A lo largo del miércoles y el jueves la salida de Tordesillas a Valladolid permanecerá cortada para culminar los tres meses de obras con el asfaltado de este tramo, mientras que el viernes se recuperará el tráfico rodado por completo

Después de tres meses en los que se han llevado a cabo distintas labores de reparación de la estructura de la A-62, localizada en la variante de Tordesillas, las actuaciones ejecutadas por el Ministerio de Transportes, Movilidad y Agenda Urbana llegan a su fin. A partir de la tarde del próximo viernes 16 de junio se volverá a abrir al tráfico rodado el tramo de la autovía afectado por las reparaciones, las cuales se estaban ejecutando en el paso superior de esta vía, dirección Valladolid. Dichas obras han obligado, durante este tiempo, a desviar el tráfico proveniente de Salamanca (A-62) y Zamora (A-11) por la N-620 y N-6.

Corte de la salida hacia Valladolid durante el miércoles y el jueves

Desde el Ayuntamiento de Tordesillas, donde se ha mantenido este lunes una reunión con los responsables del proyecto y del Ministerio para abordar todos los pormenores de esta reapertura, se ha informado de que antes del viernes se llevará a cabo una última actuación. En concreto se trata del asfaltado del acceso a la A-62 desde Tordesillas. Estos trabajos se ejecutarán a lo largo del miércoles 14 y del jueves 15 de julio, con la intención de culminar los trabajos de manera óptima, y en un tiempo muy reducido, y solo afectarán a este tramo en sentido Tordesillas-Valladolid, pudiendo acceder el tráfico proveniente desde Valladolid al municipio con total normalidad.

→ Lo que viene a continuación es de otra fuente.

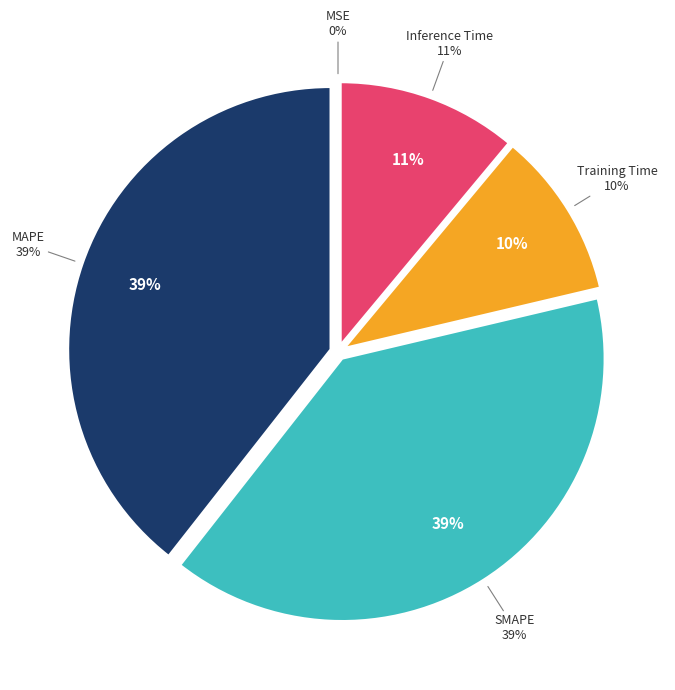

True or false: Training Time accounts for 21% of the total.

False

Nueva salida habilitada durante ambos días en la zona sur de la localidad

Para evitar cualquier percance, se desviará el tráfico proveniente del propio municipio de Tordesillas por la N-6, en dirección al sur de la localidad, para que pueda reincorporarse en el enlace 179 de la A-6. Este punto será la única salida habilitada para acceder a Valladolid que existirá durante estas 48 horas de actuaciones.

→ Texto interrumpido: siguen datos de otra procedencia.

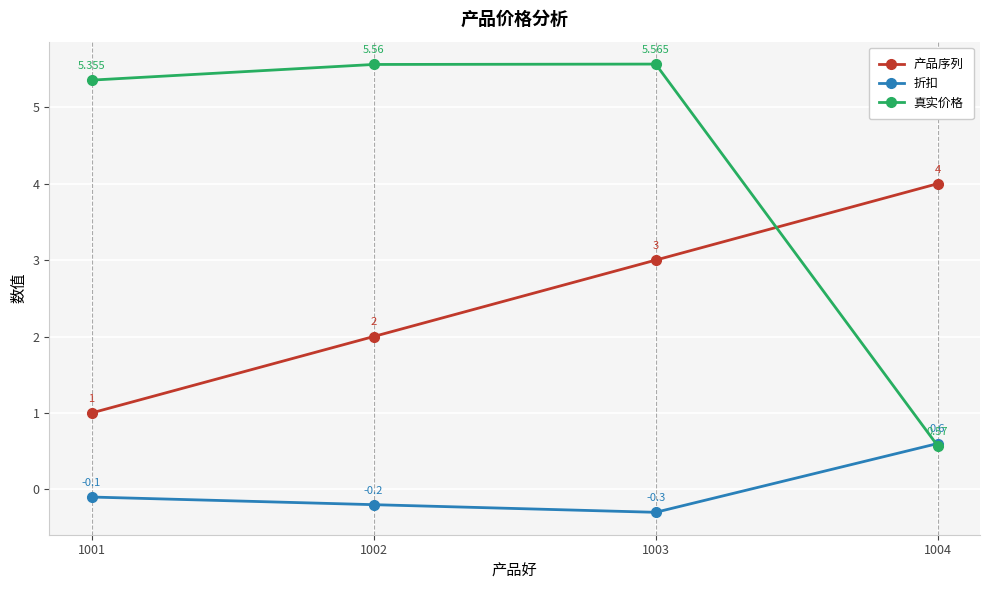

Which series changed the most between 1002 and 1004?

真实价格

Desde el Ayuntamiento de Tordesillas, el alcalde, Miguel Ángel Oliveira, ha avanzado que “se van a tomar todas las medidas para facilitar la fluidez del tráfico, con una señalización clara y evitando los problemas que pueda generar el tráfico pesado en el casco urbano”. En este sentido, se limitará el acceso de vehículos de más de 20 toneladas al municipio, y se instalarán dispositivos de señalización en las rotondas de la localidad. El objetivo, facilitar con la máxima claridad posible la salida, favoreciendo la agilidad del tráfico hasta la reapertura total del viernes.